When listening to the most recent Freakonomics podcast here entitled How to Become Great at Just About Anything, I learned a few things:
- It takes MORE than just volume of practice, but also deliberate practice to get better: rigorously pushing yourself to improve, stretching your abilities, pushing yourself beyond your comfort zone; embracing the suck and growing
- Professor K. Anders Ericsson – professor of psychology at Florida State University in Tallahassee, Florida – actually has a few differing opinions from Malcolm Gladwell, who popularized his ideas of learned expertise
- How you practice is more important that how much your practice . . .to the point that you can really teach yourself to be pretty damn good at most anything
Practice needs to be deliberate. Researchers have shown here that it takes continual feedback and deliberate effort to improve. More does not mean better. It takes structure, organization, feedback, testing, stress, and growth. It is like a muscle. Low-intensity, sloppy practice does not matter. It takes deliberate practice, usually with coaching.
Hence, continued improvements (changes) in achievement are not automatic consequences of more experience and in those domains where performance consistently increases aspiring experts seek out particular kinds of experience, that is deliberate practice (Ericsson, Krampe & Tesch-Römer, 1993)
This make sense right? We have seen all kinds of people in our professional life who reach competence many years ago, and since then, they are just coasting. You need to push to get to the next S-curve of progress. It is not natural, but deliberate.
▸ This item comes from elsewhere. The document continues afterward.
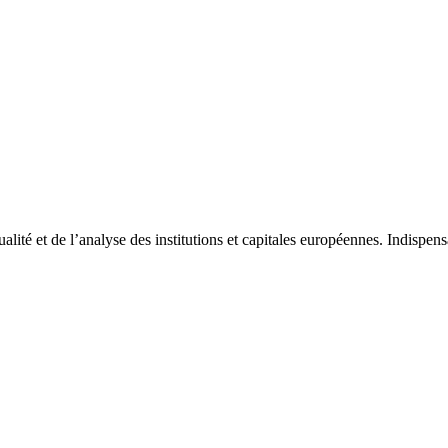
tualité et de l’analyse des institutions et capitales européennes. Indispe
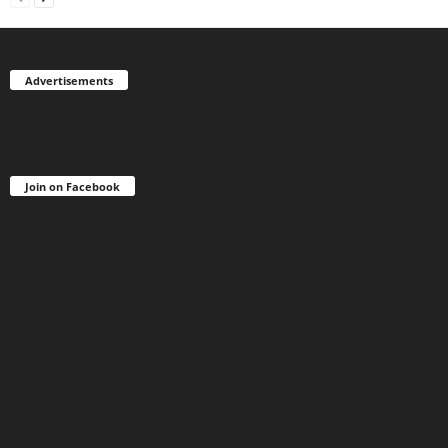
Advertisements
Join on Facebook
Experts “bucket” their learning. I am a big believer in structured thinking as one of the key consulting skills which make us useful. It helps us to get smart quickly on problems, and use hypothesis-based thinking. Experts organize and “bucket” information here and use their long-term memory to vastly expand their mental reach
Instead they [experts] select the relevant information and encode it in special representations in working memory that allow planning, evaluation and reasoning about alternative courses of action (Ericsson & Lehmann, 1996).
Hence, the difference between experts and less skilled subjects is not merely a matter of the amount and complexity of the accumulated knowledge; it also reflects qualitative differences in the organization of knowledge and its representation (Chi, Glaser & Rees, 1982)
Experts’ knowledge is encoded around key domain-related concepts and solution procedures that allow rapid and reliable retrieval whenever stored information is relevant.
Basically, experts have trained their brains and bodies to do more – through more effective categorization of information and faster retrieval. It’s like having a better operating system, hard disk AND central processing unit (CPU).
Is this encouraging? Yes, the title of the podcast is How to Become Great at Just About Anything, with an enormous emphasis on the idea that you can really craft the way you learn and become close-to-an-expert through effort. No excuses anymore. As an example, Bob Fisher – soil conservation technician – holds 14 world records for free throw shooting here. 2,371 free throws in 1 hour. 52 free throws in 1 minute.
What will you become an expert in? Are you willing to put in the dedication, time, discipline, coaching, and sacrifice? Speaking with my wife, this is something I need to think about. . . what am I willing to dedicate 1-2 hours EVERY DAY to get better at? Scary questions to ask yourself.